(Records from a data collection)
··········
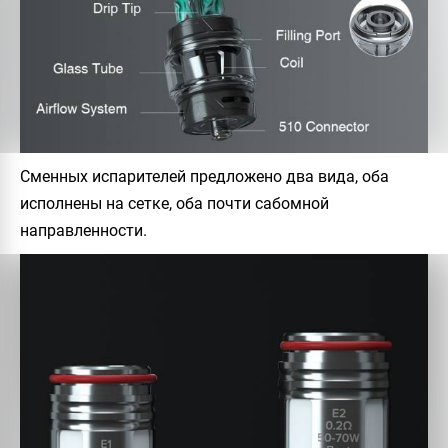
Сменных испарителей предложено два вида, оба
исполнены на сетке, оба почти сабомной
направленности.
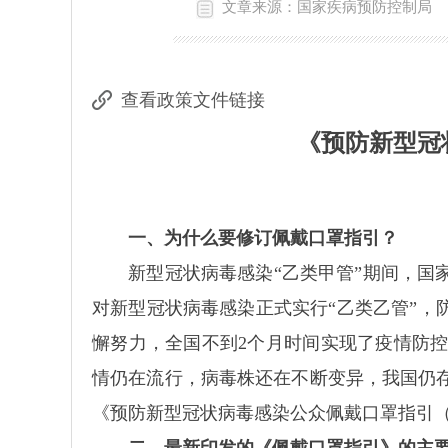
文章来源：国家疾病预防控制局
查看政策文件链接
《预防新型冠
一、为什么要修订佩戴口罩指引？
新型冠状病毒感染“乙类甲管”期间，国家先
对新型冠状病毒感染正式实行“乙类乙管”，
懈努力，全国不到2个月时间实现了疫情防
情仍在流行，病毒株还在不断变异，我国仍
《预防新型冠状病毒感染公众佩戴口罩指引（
··········
* Work required
Return each of the lines exactly as they appear above, with no images.

* Result of the exercise
Сменных испарителей предложено два вида, оба
исполнены на сетке, оба почти сабомной
направленности.
文章来源：国家疾病预防控制局
查看政策文件链接
《预防新型冠
一、为什么要修订佩戴口罩指引？
新型冠状病毒感染“乙类甲管”期间，国家先
对新型冠状病毒感染正式实行“乙类乙管”，
懈努力，全国不到2个月时间实现了疫情防
情仍在流行，病毒株还在不断变异，我国仍
《预防新型冠状病毒感染公众佩戴口罩指引（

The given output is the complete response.